# Description of the task
A word-for-word reproduction of the data below is needed, with no pictures in it.
□ □ □ □
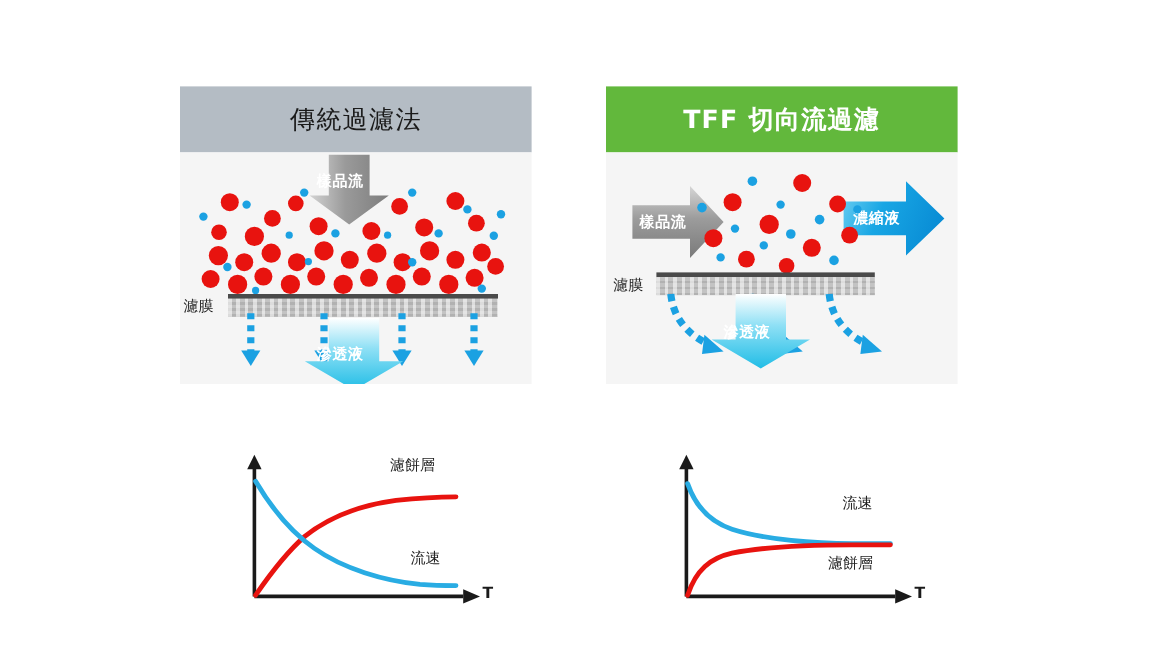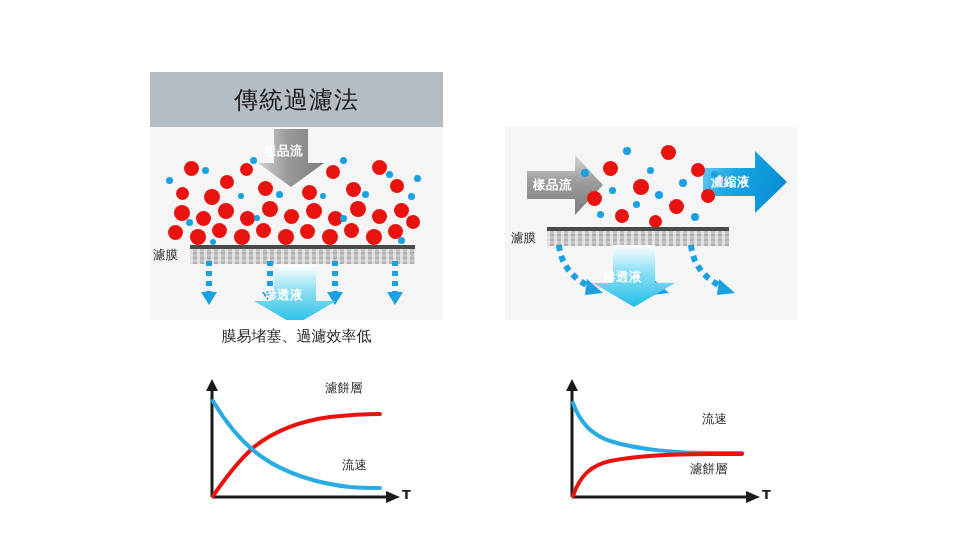--- a/index.html
+++ b/index.html
@@ -25,7 +25,7 @@
   .panel.left .panel-header{background:#b4bcc4;}
   .panel.right .panel-header{background:#62b83c;}
   .panel-header .title{
-    font-size:24px;letter-spacing:1px;color:#1a1a1a;
+    font-size:21px;letter-spacing:1px;color:#1a1a1a;
     font-weight:400;white-space:nowrap;
   }
   .panel.right .panel-header .title{color:#ffffff;font-weight:bold;}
□ □ □ □
# Output for this task
--- a/index.html
+++ b/index.html
@@ -25,7 +25,7 @@
   .panel.left .panel-header{background:#b4bcc4;}
   .panel.right .panel-header{background:#62b83c;}
   .panel-header .title{
-    font-size:24px;letter-spacing:1px;color:#1a1a1a;
+    font-size:21px;letter-spacing:1px;color:#1a1a1a;
     font-weight:400;white-space:nowrap;
   }
   .panel.right .panel-header .title{color:#ffffff;font-weight:bold;}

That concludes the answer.